JAKARTA, NOLESKABAR.COM– Ketika rupiah mulai meriang dan mendekati suhu Rp17.000 per dolar AS, sebagian warga Indonesia tak menunggu obat dari apotek. Mereka memilih cara yang lebih praktis: memeluk dolar.
Bukan karena cinta, apalagi nasionalisme baru, tapi karena insting bertahan hidup. Dolar kini bukan lagi sekadar mata uang asing, melainkan “selimut hijau” yang dianggap mampu menghangatkan dompet di tengah angin kencang pasar global.
Data Lembaga Penjamin Simpanan (LPS) mencatat dana pihak ketiga (DPK) valas tumbuh 3,73%. Angka ini bukan sekadar statistik, melainkan cermin kegelisahan: ketika rupiah batuk, masyarakat langsung menyiapkan vitamin dolar.
Menariknya, meski tabungan dolar meningkat, bunga simpanannya justru menurun. Tingkat bunga penjaminan (TBP) valas tetap di level 2,00%. Artinya, warga menabung dolar bukan demi bunga, tapi demi rasa aman.
“Ini bukan soal untung, ini soal tidur nyenyak,” celetuk seorang banker yang memilih anonim, sembari merapikan grafik dan menenangkan nasabah yang bertanya, “Pak, aman kan kalau simpan dolar?”
Likuiditas Aman, Tapi Pikiran Tidak
Menurut LPS, likuiditas dolar di perbankan masih aman. Bank tidak kekurangan dolar. Namun, pikiran masyarakat tampaknya tidak seaman itu. Dalam imajinasi publik, dolar kembali menjelma jadi pahlawan super: datang dengan jubah hijau, menyelamatkan nilai tabungan dari monster bernama volatilitas.
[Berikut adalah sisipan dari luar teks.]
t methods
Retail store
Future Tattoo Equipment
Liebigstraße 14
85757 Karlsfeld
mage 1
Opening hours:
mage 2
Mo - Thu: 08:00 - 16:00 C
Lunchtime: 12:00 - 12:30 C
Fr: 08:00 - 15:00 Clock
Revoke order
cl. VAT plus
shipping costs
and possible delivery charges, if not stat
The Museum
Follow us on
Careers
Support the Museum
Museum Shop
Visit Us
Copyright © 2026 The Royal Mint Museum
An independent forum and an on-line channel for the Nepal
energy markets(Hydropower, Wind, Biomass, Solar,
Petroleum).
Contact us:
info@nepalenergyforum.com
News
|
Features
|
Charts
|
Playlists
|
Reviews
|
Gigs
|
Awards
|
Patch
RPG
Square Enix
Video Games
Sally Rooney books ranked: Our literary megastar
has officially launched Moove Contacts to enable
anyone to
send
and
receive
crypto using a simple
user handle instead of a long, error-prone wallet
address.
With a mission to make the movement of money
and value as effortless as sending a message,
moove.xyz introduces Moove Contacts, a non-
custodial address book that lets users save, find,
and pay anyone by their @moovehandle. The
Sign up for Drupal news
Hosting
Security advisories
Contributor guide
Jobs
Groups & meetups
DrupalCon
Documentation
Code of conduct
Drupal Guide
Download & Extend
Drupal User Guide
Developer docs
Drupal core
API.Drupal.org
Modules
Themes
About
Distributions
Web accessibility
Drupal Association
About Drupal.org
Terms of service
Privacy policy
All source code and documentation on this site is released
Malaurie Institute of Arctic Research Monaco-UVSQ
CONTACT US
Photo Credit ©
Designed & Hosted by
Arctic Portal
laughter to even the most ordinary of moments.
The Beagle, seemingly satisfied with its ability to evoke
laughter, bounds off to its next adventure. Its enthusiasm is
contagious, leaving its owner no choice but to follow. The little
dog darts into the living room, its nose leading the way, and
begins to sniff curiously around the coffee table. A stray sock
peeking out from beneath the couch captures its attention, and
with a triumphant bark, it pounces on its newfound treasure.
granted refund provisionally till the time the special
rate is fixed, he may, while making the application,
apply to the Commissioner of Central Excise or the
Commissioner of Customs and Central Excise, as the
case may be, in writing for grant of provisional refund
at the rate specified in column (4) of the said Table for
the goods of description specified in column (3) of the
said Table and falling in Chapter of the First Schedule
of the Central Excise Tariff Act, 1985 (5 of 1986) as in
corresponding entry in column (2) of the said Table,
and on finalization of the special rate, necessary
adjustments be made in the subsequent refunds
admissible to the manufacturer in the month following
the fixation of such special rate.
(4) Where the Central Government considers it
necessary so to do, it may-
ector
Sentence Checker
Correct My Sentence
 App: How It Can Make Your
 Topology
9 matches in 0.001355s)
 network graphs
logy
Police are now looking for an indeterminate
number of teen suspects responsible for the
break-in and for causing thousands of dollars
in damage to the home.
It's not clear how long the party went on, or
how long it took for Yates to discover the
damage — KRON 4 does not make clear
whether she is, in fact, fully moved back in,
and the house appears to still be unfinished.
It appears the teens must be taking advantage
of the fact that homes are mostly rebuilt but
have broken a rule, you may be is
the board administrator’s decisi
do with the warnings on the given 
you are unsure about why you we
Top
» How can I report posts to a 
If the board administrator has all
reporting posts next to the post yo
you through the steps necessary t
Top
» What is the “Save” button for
Di meja makan, obrolan pun berubah. Jika dulu orang bertanya harga cabai, kini topiknya naik kelas: “Dolar hari ini berapa?” Seolah-olah kurs menjadi bumbu dapur baru.
BI, KSSK, dan Obat Penurun Panas
Ketua Dewan Komisioner LPS Anggito Abimanyu menegaskan, Bank Indonesia tidak mengejar angka tertentu untuk rupiah. Targetnya sederhana: menurunkan demam volatilitas agar rupiah tidak terlalu sering masuk IGD pasar keuangan.
BI, OJK, dan LPS melalui KSSK kini ibarat tim dokter jaga. Satu memeriksa tekanan darah, satu mengecek suhu, satu lagi memastikan pasien, bernama sistem keuangan, tidak panik dan kabur dari rumah sakit.
Rupiah Sempat Sehat, Tapi Masih Batuk
Rupiah memang sempat menguat ke kisaran Rp16.800 per dolar AS. Namun, seperti pasien yang baru turun panas, batuknya belum hilang. Analis menilai, jika angin global kembali kencang, masyarakat kemungkinan akan kembali menarik selimut dolarnya lebih rapat.
Bukan Sekadar Nabung, Ini Soal Perasaan
Lonjakan tabungan dolar bukan hanya soal angka. Ini soal perasaan. Tentang rasa aman, rasa cemas, dan refleks kolektif menghadapi ketidakpastian.
Jika tren ini terus berlanjut, yang berubah bukan hanya komposisi tabungan, tapi juga cara masyarakat memandang rupiah: bukan sebagai musuh, tapi sebagai teman yang sedang kurang sehat dan butuh waktu untuk pulih.
Sementara itu, dolar tetap berdiri di sudut lemari, siap dipeluk kapan saja. Bukan karena lebih dicintai, tapi karena dalam situasi tertentu, ia dianggap lebih menenangkan.